🤖 AI Summary
This work addresses the limited generalization of current large language models in diverse planning tasks, primarily caused by the scarcity of high-quality interactive data and gradient conflicts during multi-task training. To overcome these challenges, we propose MagicAgent, a foundational planning model that introduces a lightweight and scalable synthetic trajectory generation framework.

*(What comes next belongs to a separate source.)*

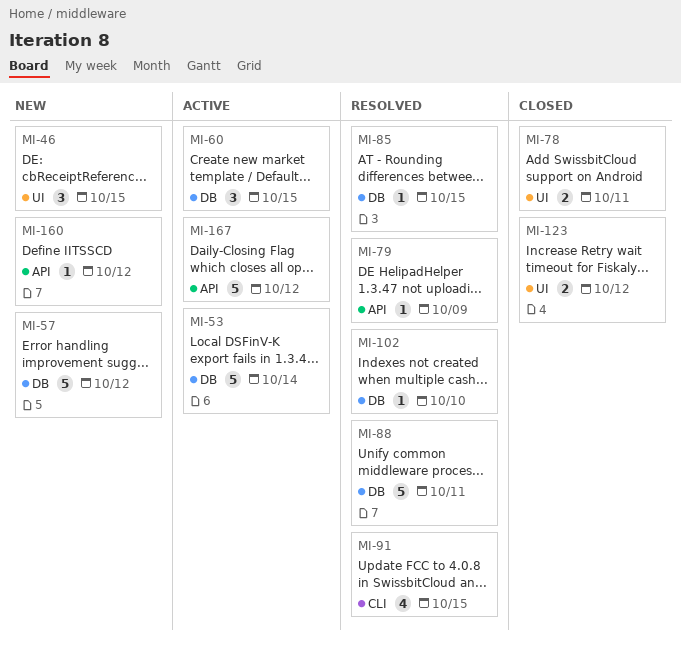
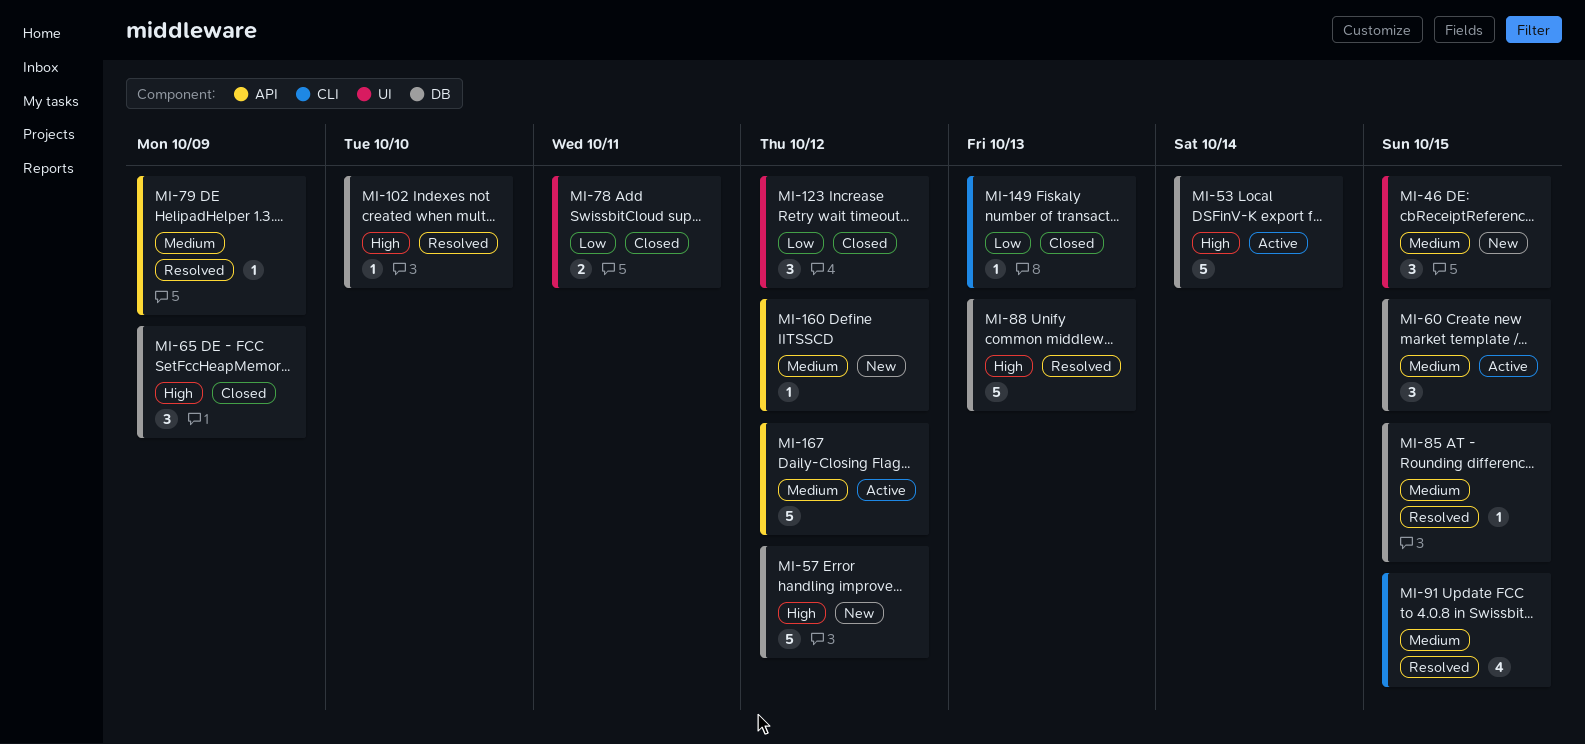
MI-65: none -> present
MI-88, due: Oct 11 -> Oct 13
MI-123, estimate: 2 -> 3
MI-149: none -> present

This framework integrates hierarchical task decomposition, tool augmentation, and multi-constraint scheduling to produce synthetic data spanning a broad spectrum of planning scenarios. A two-stage training paradigm—supervised fine-tuning followed by multi-objective reinforcement learning—effectively mitigates inter-task interference and substantially enhances cross-task generalization. Experimental results demonstrate that MagicAgent-32B and MagicAgent-30B-A3B significantly outperform existing open- and closed-source models on benchmarks such as Worfbench and NaturalPlan, achieving a peak accuracy of 86.9%.
📝 Abstract
The evolution of Large Language Models (LLMs) from passive text processors to autonomous agents has established planning as a core component of modern intelligence. However, achieving generalized planning remains elusive, not only by the scarcity of high-quality interaction data but also by inherent conflicts across heterogeneous planning tasks. These challenges result in models that excel at isolated tasks yet struggle to generalize, while existing multi-task training attempts suffer from gradient interference. In this paper, we present \textbf{MagicAgent}, a series of foundation models specifically designed for generalized agent planning. We introduce a lightweight and scalable synthetic data framework that generates high-quality trajectories across diverse planning tasks, including hierarchical task decomposition, tool-augmented planning, multi-constraint scheduling, procedural logic orchestration, and long-horizon tool execution. To mitigate training conflicts, we propose a two-stage training paradigm comprising supervised fine-tuning followed by multi-objective reinforcement learning over both static datasets and dynamic environments. Empirical results demonstrate that MagicAgent-32B and MagicAgent-30B-A3B deliver superior performance, achieving accuracies of $75.1\%$ on Worfbench, $55.9\%$ on NaturalPlan, $57.5\%$ on $τ^2$-Bench, $86.9\%$ on BFCL-v3, and $81.2\%$ on ACEBench, as well as strong results on our in-house MagicEval benchmarks. These results substantially outperform existing sub-100B models and even surpass leading closed-source models.